この値段をどう受け止めるか。生産性維持のための「投資」「必要コスト」と捉えるかどうかは、人によって違うと思います。見方を変えると、花粉症治療も「選ぶ」時代に入ってきたといえるのではないでしょうか。

最新治療の「2ステップ」

■舌下免疫療法とは

ゾレアは、つらいシーズン中のパフォーマンス低下を防ぐための緊急手段です。しかし、これだけでは来シーズン以降の課題は解決しません。

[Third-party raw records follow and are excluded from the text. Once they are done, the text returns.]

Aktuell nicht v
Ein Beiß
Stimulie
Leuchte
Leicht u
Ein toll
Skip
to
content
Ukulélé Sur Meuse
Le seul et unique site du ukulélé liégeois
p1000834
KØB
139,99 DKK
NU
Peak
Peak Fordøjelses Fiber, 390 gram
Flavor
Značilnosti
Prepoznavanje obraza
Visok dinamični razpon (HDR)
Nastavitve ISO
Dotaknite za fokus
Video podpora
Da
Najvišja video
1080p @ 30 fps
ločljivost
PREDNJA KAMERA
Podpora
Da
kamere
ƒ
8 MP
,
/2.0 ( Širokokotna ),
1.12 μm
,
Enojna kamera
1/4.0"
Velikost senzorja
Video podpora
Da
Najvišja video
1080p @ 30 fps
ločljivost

筆者がビジネスパーソンにぜひ知っておいてもらいたい治療として挙げたいのは、ゾレアで目先の症状を確実にコントロールしながら、シーズンオフには「舌下免疫療法」を導入する戦略です。

アレルギー反応の本質は、本来無害な花粉などのアレルゲンに対し、免疫システムが誤作動を起こして反応することです。

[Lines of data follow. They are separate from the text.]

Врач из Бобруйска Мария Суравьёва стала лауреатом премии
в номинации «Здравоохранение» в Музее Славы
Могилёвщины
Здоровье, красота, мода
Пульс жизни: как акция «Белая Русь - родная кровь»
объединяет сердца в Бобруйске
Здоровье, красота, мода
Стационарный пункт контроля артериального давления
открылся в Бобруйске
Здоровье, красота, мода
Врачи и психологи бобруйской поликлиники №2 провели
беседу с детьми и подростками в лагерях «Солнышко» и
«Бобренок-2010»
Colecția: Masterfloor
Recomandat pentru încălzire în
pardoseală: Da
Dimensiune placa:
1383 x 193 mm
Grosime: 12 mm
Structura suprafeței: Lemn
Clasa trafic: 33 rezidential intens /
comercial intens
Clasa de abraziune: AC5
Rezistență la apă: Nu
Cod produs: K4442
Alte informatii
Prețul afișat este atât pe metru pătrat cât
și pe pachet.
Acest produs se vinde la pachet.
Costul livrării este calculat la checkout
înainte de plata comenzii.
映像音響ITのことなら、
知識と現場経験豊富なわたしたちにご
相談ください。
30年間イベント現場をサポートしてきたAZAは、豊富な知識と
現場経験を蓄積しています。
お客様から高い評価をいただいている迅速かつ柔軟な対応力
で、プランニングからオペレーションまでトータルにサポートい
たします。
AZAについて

舌下免疫療法は、アレルゲンをあえて微量ずつ継続的に体内に取り込むことで、免疫システムを再学習させる治療です。これにより、体がアレルゲンを異物として攻撃しない「免疫寛容」という状態を誘導します。つまり根本的に花粉症を治すことができる、というわけです。

現在の舌下免疫療法は自宅での投与が基本です。1日1回、錠剤を舌の下に置いて1分間保持して溶かし、吸収させるだけという極めてシンプルなルーティンで完結します。

■舌下免疫療法の有効性

この治療法の真価は、投与中だけでなく、投与を止めたあとも効果が持続するという点にあります。

臨床試験では、3シーズンにわたり治療を継続した群は、プラセボ(偽薬)群と比較して46.3%もの症状抑制効果を示しました。

さらに驚くべきは、治療終了後のデータです。治療を完全に止めたあとも、1シーズン目(通算4シーズン目)で45.3%、2シーズン目(同5シーズン目)でも34.0%の抑制効果が持続していました。